▶ **Task A**
According to the passage on the history of placenta cake, what two ingredients did Antiphanes say plakous was made with?
▶ **Task B**
In the passage on the history of placenta cake, explain what Antiphanes meant by "the streams of the tawny bee" and "the curdled river of bleating she-goats."
▶ **Task C**
Carry on the passage on the history of placenta cake, starting after its final sentence.

▶ **Text block**
[start]

A Look Back in Time: History of Placenta Cake
One of the first times plakous is mentioned as a dessert is in the poems of Archestratos. He wrote that plakous was served with nuts and dried fruits. He especially liked the version from Athens that was soaked in honey.
Antiphanes, another Greek writer from the 4th century BC, gave a detailed description. He said plakous was made with wheat flour and goat's cheese. He described it as a delightful mix of "the streams of the tawny bee" (honey) and "the curdled river of bleating she-goats" (cheese).
Later, around 160 BC, Cato the Elder shared a recipe for placenta in his book De agri cultura. Many experts believe Cato's dessert recipes were inspired by Greek cookbooks.
Here is how Cato described making it:
- First, you would place a row of thin dough sheets called tracta on the bottom.
- Then, you would spread a mix of cheese and honey over it.
- You would keep adding layers of tracta and the cheese-honey mix until it was all used up.
- The top layer would be tracta.
- Finally, the placenta was baked in an oven with a heated lid on top.
- Once it was ready, more honey was poured over it.
Some experts think that the plakous and placenta desserts led to later dishes. For example, plakountas tetyromenous (cheesy placenta) and koptoplakous from the Byzantine Empire might be the ancestors of modern tiropita (a Greek cheese pie) or banitsa (a Bulgarian pastry).

[end]

▶ **Data section**
[start]

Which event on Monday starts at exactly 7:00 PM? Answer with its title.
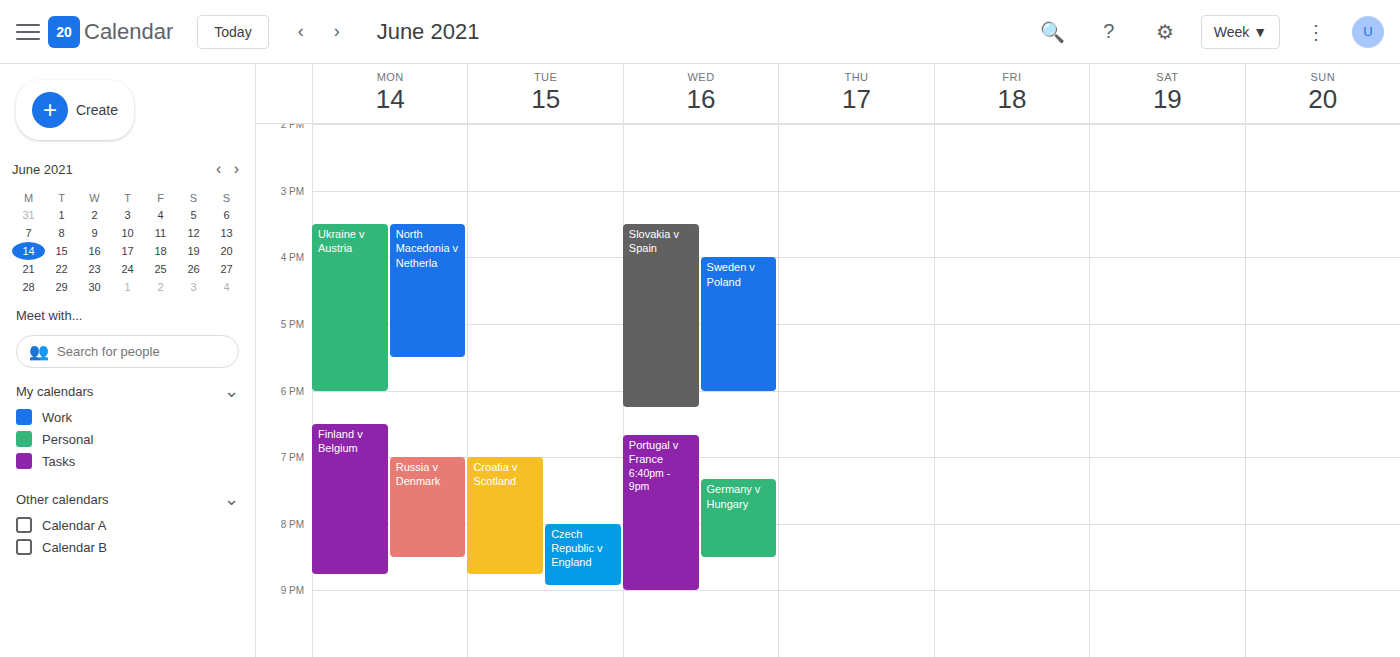
"Russia v Denmark"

[end]

▶ **Written reply A**
Wheat flour and goat's cheese.

▶ **Written reply B**
"The streams of the tawny bee" refers to honey, and "the curdled river of bleating she-goats" refers to cheese. With these phrases he described plakous as a delightful mix of honey and cheese.

▶ **Written reply C**
Today, on the Greek island of Lesbos, a dessert called placenta (πλατσέντα) is still made. It is similar to baklava, with layers of pastry filled with crushed nuts. It is baked and then covered in honey.
The dessert also traveled to other places. Through its Byzantine Greek name plakountos, it became plagindi in Armenian cuisine. This led to the Arabic name iflaghun, which was a special dish of the Cilician Armenians. This shows how the dish might have spread to the Middle East long ago.
Placenta Cake's Legacy Today
The word placenta and its related forms are still used for food names in the Balkans region.
- In Romania, you can find plăcintă. This is a baked flat pastry, often filled with cheese.
- In Serbia, there are Palačinke. These are very thin, crepe-like pancakes. They are usually rolled with sugar and jam, or served with nuts and dried fruits.
- On the Greek island of Lesbos, as mentioned, πλατσέντα is a baked dessert. It has very thin pastry layers and chopped nuts. The dough for this modern placenta is soaked in a sweet syrup, and sometimes Ouzo is added to the dough.